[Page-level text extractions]
┄┄┄┄┄┄┄┄┄┄┄┄┄┄┄┄┄┄┄┄

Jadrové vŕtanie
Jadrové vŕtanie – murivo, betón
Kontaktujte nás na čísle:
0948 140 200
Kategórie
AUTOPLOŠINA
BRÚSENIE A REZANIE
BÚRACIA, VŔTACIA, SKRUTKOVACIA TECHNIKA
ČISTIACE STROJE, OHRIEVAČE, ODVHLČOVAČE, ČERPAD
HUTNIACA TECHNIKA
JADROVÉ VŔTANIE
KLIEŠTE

┄┄┄┄┄┄┄┄┄┄┄┄┄┄┄┄┄┄┄┄

# Work item
The answer must be an exact transcription of every record above.

# Task solution
Jadrové vŕtanie
Jadrové vŕtanie – murivo, betón
Kontaktujte nás na čísle:
0948 140 200
Kategórie
AUTOPLOŠINA
BRÚSENIE A REZANIE
BÚRACIA, VŔTACIA, SKRUTKOVACIA TECHNIKA
ČISTIACE STROJE, OHRIEVAČE, ODVHLČOVAČE, ČERPAD
HUTNIACA TECHNIKA
JADROVÉ VŔTANIE
KLIEŠTE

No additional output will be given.